Dendritic cells (DCs) elicit potent anti‐tumoral T‐cell responses in vitro and in vivo. However, different types of DC have yet to be compared for their capacity to induce anti‐tumor responses in vivo at different developmental stages. Herein, we correlated the efficiencies of different types of monocyte‐derived DC as vaccines on the resulting anti‐tumor immune responses in vivo. Immature and mature DCs were separately pulsed with a peptide derived from tyrosinase, MelanA/MART‐1 or MAGE‐1 and a recall antigen. Both DC populations were injected every 2 weeks in different lymph nodes of the same patient. Immune responses were monitored before, during and after vaccination. Mature DCs induced increased recall antigen‐specific CD4⁺ T‐cell responses in 7/8 patients, while immature DCs did so in only 3/8. Expansion of peptide‐specific IFN‐γ–producing CD8⁺ T cells was observed in 5/7 patients vaccinated with mature DCs but in only 1/7 using immature DCs.

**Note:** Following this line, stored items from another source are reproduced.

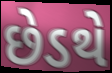
છેડથે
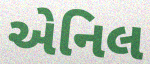
એનિલ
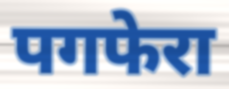
पगफेरा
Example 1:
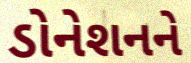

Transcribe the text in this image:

ડોનેશનને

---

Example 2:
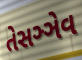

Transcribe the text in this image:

તેસઞ્ઞેવ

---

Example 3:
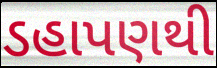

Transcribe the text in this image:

ડહાપણથી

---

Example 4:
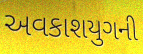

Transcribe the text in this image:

અવકાશયુગની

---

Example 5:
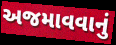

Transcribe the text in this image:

અજમાવવાનું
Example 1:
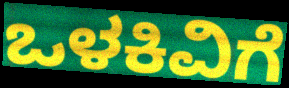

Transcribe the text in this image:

ಒಳಕಿವಿಗೆ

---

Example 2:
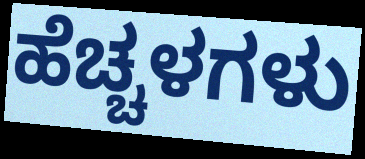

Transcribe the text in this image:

ಹೆಚ್ಚಳಗಳು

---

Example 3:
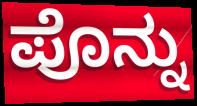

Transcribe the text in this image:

ಪೊನ್ನು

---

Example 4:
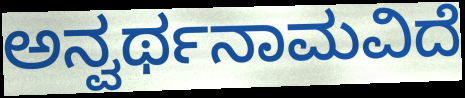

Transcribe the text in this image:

ಅನ್ವರ್ಥನಾಮವಿದೆ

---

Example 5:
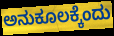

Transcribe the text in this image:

ಅನುಕೂಲಕ್ಕೆಂದು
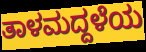
ತಾಳಮದ್ದಳೆಯ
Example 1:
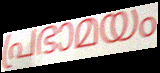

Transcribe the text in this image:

പ്രഭാമയം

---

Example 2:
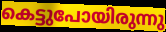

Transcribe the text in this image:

കെട്ടുപോയിരുന്നു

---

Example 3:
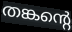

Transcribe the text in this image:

തങ്കന്റെ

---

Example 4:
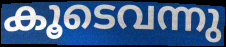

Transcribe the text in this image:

കൂടെവന്നു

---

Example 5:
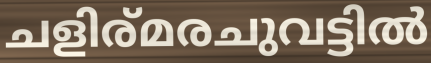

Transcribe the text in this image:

ചളിര്മരചുവട്ടിൽ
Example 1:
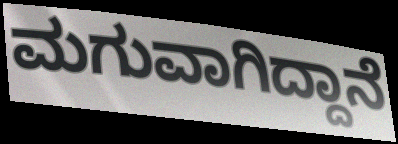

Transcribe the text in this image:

ಮಗುವಾಗಿದ್ದಾನೆ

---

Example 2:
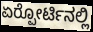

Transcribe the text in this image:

ಏರ್‍ಪೋರ್ಟಿನಲ್ಲಿ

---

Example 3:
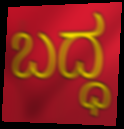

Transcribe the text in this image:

ಬದ್ಧ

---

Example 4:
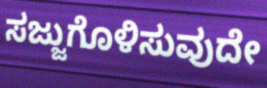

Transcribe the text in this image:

ಸಜ್ಜುಗೊಳಿಸುವುದೇ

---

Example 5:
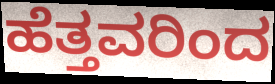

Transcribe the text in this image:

ಹೆತ್ತವರಿಂದ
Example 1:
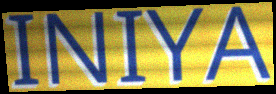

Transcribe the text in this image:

INIYA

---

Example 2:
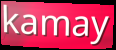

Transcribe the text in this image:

kamay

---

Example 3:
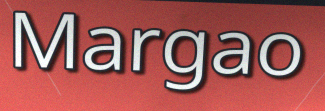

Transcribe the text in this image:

Margao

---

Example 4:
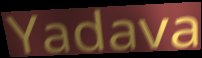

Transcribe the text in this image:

Yadava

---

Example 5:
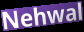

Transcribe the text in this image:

Nehwal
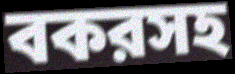
বকরসহ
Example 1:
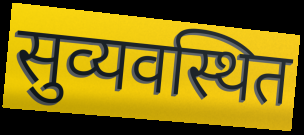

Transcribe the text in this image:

सुव्यवस्थित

However, these functional data did not correlate with the tetramer staining. Herein, immature DCs also showed expansion of peptide‐specific T cells. In 2/4 patients vaccinated with mature DCs, we observed induction of peptide‐specific cytotoxic T cells, as monitored by chromium‐release assays, whereas immature DCs failed to induce peptide‐specific cytotoxic T cells in the same patients. Instead, FCS‐cultured immature DCs induced FCS‐specific IgE responses in 1 patient. Our data demonstrate that this novel vaccination protocol is an efficient approach to compare different immunization strategies within the same patient. Thus, our data define FCS‐free cultured mature DCs as superior inducers of T‐cell responses in melanoma patients.